• **WHAT IS BEING ASKED**
Reproduce every line of the records below without changing anything.
-- BEGIN DATA TO PROCESS --
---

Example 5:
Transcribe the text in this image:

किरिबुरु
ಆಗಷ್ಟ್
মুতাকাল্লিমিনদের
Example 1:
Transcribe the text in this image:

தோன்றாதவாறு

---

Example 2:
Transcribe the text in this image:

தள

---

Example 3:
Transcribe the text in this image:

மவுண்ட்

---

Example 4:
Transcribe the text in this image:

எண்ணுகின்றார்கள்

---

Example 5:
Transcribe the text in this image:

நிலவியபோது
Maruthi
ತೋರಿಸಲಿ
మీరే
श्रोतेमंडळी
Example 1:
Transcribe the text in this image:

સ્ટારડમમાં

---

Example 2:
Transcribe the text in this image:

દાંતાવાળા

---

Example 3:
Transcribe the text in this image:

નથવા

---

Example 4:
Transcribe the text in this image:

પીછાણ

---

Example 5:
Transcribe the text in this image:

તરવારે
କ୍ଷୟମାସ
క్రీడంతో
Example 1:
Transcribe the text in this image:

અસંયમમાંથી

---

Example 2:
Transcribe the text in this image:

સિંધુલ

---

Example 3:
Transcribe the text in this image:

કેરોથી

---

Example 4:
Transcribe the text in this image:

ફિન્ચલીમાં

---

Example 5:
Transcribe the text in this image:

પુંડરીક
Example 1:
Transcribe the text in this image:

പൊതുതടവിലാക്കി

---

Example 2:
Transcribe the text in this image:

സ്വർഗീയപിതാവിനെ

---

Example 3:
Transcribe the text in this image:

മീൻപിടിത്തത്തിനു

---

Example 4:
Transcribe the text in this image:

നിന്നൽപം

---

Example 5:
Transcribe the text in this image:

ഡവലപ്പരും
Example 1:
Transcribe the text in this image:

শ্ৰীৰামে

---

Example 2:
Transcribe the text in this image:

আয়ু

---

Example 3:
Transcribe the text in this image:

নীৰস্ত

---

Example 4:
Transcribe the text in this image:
-- END DATA TO PROCESS --
• **THE RESPONSE**
---

Example 5:
Transcribe the text in this image:

किरिबुरु
ಆಗಷ್ಟ್
মুতাকাল্লিমিনদের
Example 1:
Transcribe the text in this image:

தோன்றாதவாறு

---

Example 2:
Transcribe the text in this image:

தள

---

Example 3:
Transcribe the text in this image:

மவுண்ட்

---

Example 4:
Transcribe the text in this image:

எண்ணுகின்றார்கள்

---

Example 5:
Transcribe the text in this image:

நிலவியபோது
Maruthi
ತೋರಿಸಲಿ
మీరే
श्रोतेमंडळी
Example 1:
Transcribe the text in this image:

સ્ટારડમમાં

---

Example 2:
Transcribe the text in this image:

દાંતાવાળા

---

Example 3:
Transcribe the text in this image:

નથવા

---

Example 4:
Transcribe the text in this image:

પીછાણ

---

Example 5:
Transcribe the text in this image:

તરવારે
କ୍ଷୟମାସ
క్రీడంతో
Example 1:
Transcribe the text in this image:

અસંયમમાંથી

---

Example 2:
Transcribe the text in this image:

સિંધુલ

---

Example 3:
Transcribe the text in this image:

કેરોથી

---

Example 4:
Transcribe the text in this image:

ફિન્ચલીમાં

---

Example 5:
Transcribe the text in this image:

પુંડરીક
Example 1:
Transcribe the text in this image:

പൊതുതടവിലാക്കി

---

Example 2:
Transcribe the text in this image:

സ്വർഗീയപിതാവിനെ

---

Example 3:
Transcribe the text in this image:

മീൻപിടിത്തത്തിനു

---

Example 4:
Transcribe the text in this image:

നിന്നൽപം

---

Example 5:
Transcribe the text in this image:

ഡവലപ്പരും
Example 1:
Transcribe the text in this image:

শ্ৰীৰামে

---

Example 2:
Transcribe the text in this image:

আয়ু

---

Example 3:
Transcribe the text in this image:

নীৰস্ত

---

Example 4:
Transcribe the text in this image:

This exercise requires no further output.